Detractors of disposable medical products contend that they create even more medical waste, which is either landfilled or burned in waste-to-energy incinerators, contributing significantly to greenhouse gas emissions.
Dr. Jason Marx, senior vice president of physician integration and value-based care at the University of Maryland Medical System, said hospitals generally conduct a “rigorous” cost-benefit analysis when deciding to use new instruments and medical equipment. Safety, patient outcomes and quality of care tend to win out over sustainability concerns, he said.
“Our primary concern always remains safety and quality of care of our patients,” Marx said. “All health care providers will do what’s best for the patients.”
Meanwhile, at the University of Maryland Medical Center, trials for single-use scopes, and scopes featuring disposable parts, are underway.
Dr.
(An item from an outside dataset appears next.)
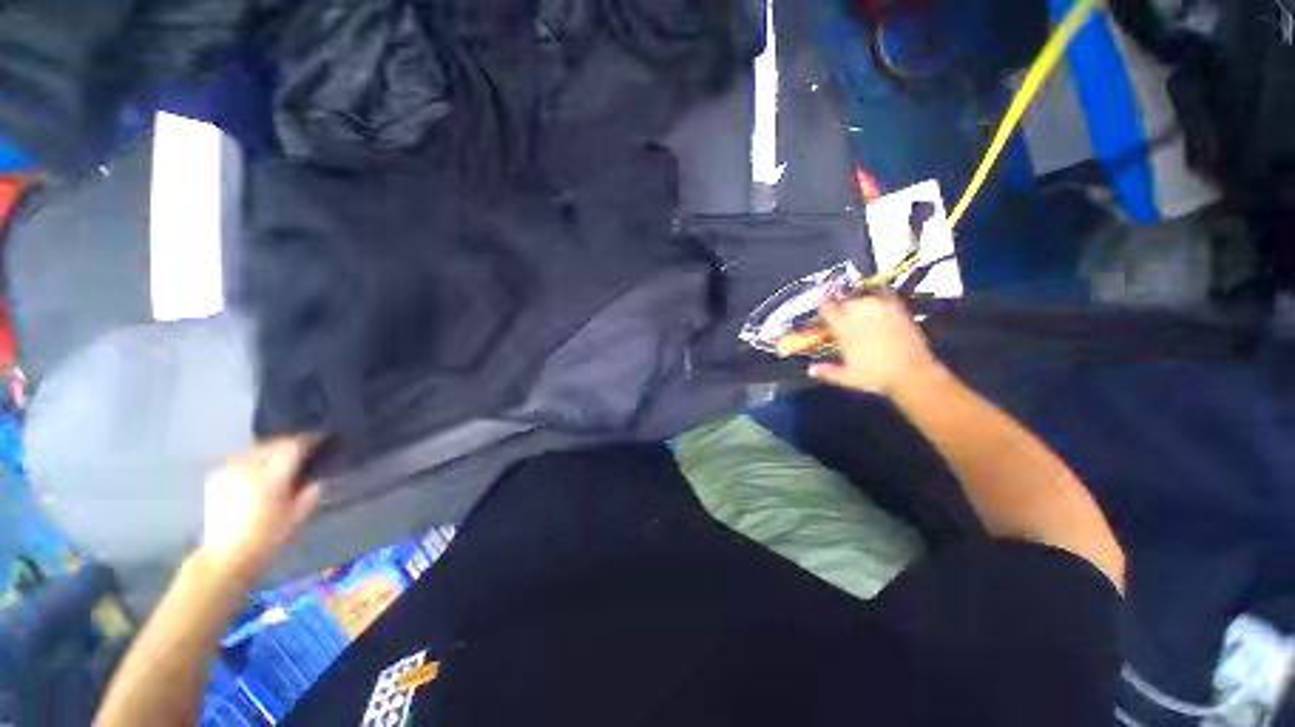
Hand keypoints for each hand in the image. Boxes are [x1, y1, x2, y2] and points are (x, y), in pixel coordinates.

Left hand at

Eric Goldberg, director of endoscopy at the medical center, said disposable scopes will make up a critical piece of medicine’s future, even post-pandemic. For now, he and other providers will have to gradually shift to new methods and let go of the reusable devices they have come to know well.
“Anytime there’s new technology, it takes a while to get used to,” Goldberg said. “It’s like garden work. You could use a bunch of different types of hoes and rakes, but there’s always going to be one that works best.”
This story has been updated to reflect that Ambu is a Danish company whose U.S. headquarters is located in Columbia.